若さと美貌を保ちたいという欲望は多くの女性の願いなのであろう。ましてや、それを売り物にしている芸能人であれば尚更だろう。

その欲望が歪んだ形で表れることを描いた作品としては、1950年のビリー・ワイルダー監督作品『サンセット大通り (Sunset Boulevard)』などの古典的な作品も思い出されるし、「不老不死」のようなモチーフであれば、それこそ世界中の神話や古典の中に見出せる。

私自身はアンチ・アンチエージングな立場で、別に自然に任せればいいじゃないか、と思っている人間なのだが、世の中的には、メディアなどの刷り込みの結果、きっと強迫観念のように「若くあること」に固執し、重きをおく価値観を持った人々の方が一般的になのだと思う。
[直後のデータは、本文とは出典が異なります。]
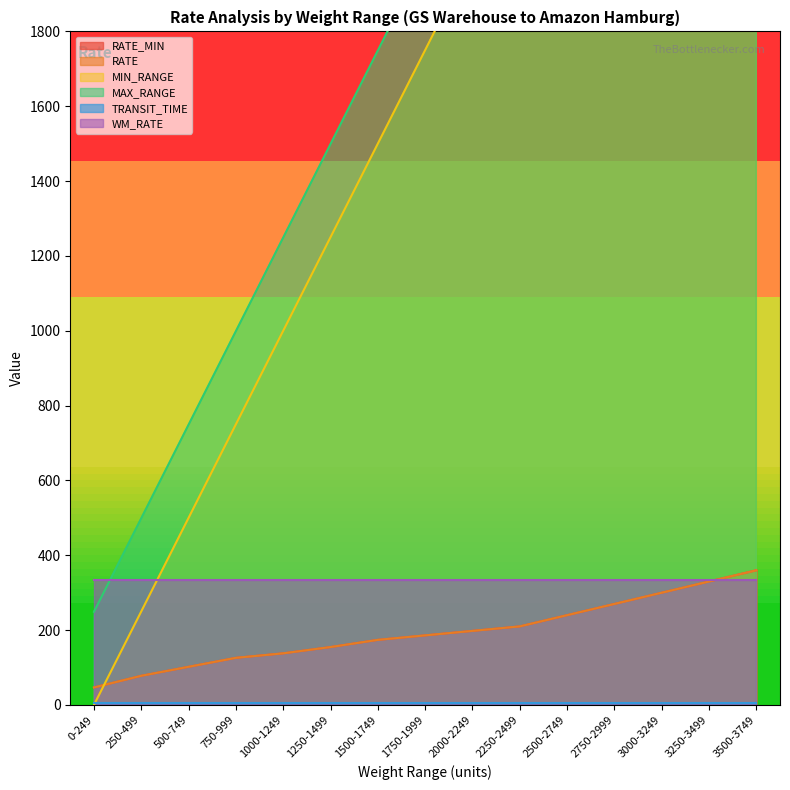

How many data points in MAX_RANGE are above 1999?

7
プロデューサーのハーヴェイが大晦日特番(日本なら紅白的な位置付けだろうか)が始まる前にホストを務める女優のことを「私が作り上げた傑作」という表現をしていたが、まさにこの特番の舞台に登場するのはこのようなメディアそのものが作り上げたもの。そしてそれは、メディアにある意味洗脳され、「こうあらねばならぬ」と思い込むようになった一般大衆の姿でもあるのだろう。

とは言え、外見に左右されずに中身を大事にしろ、というメッセージであれば、古くは『エレファントマン』、近年では『シェイプ・オブ・ウォーター』なども当てはまるだろう。
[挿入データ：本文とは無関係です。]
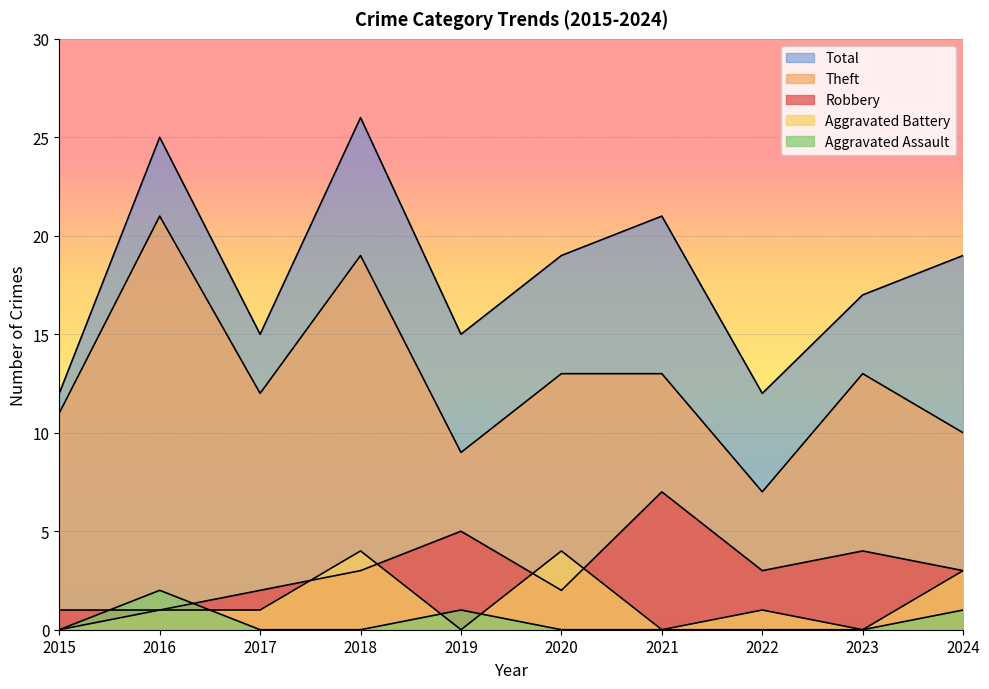

Reading right to left, extract all data points from this chart.

Robbery: 3	4	3	7	2	5	3	2	1	1
Theft: 10	13	7	13	13	9	19	12	21	11
Aggravated Battery: 3	0	1	0	4	0	4	1	1	0
Aggravated Assault: 1	0	0	0	0	1	0	0	2	0
Total: 19	17	12	21	19	15	26	15	25	12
さらに、映画好きであれば「ハーヴェイ」という名前を聞けば、現在は投獄されている大物映画プロデューサーのハーヴェイ・ワインスタインを思い出さずにはいられないのではないか。自分の思い通りにするために多くの女優を蹂躙してきた人物の事件は、その後に世界中でMeToo運動を引き起こし、そこから数年遅れて日本の芸能界でも問題が表出するようになった。

型にはまった一方的な価値観で女性を定義してきたハリウッドが自己批判をしながら価値観の転換を迫り、古い価値観を思いっきり嘲笑っているのが本作なのかも知れない。

ただ、それが振り切りすぎて、後半は思った以上に「阿鼻叫喚」だったので、鑑賞は要注意。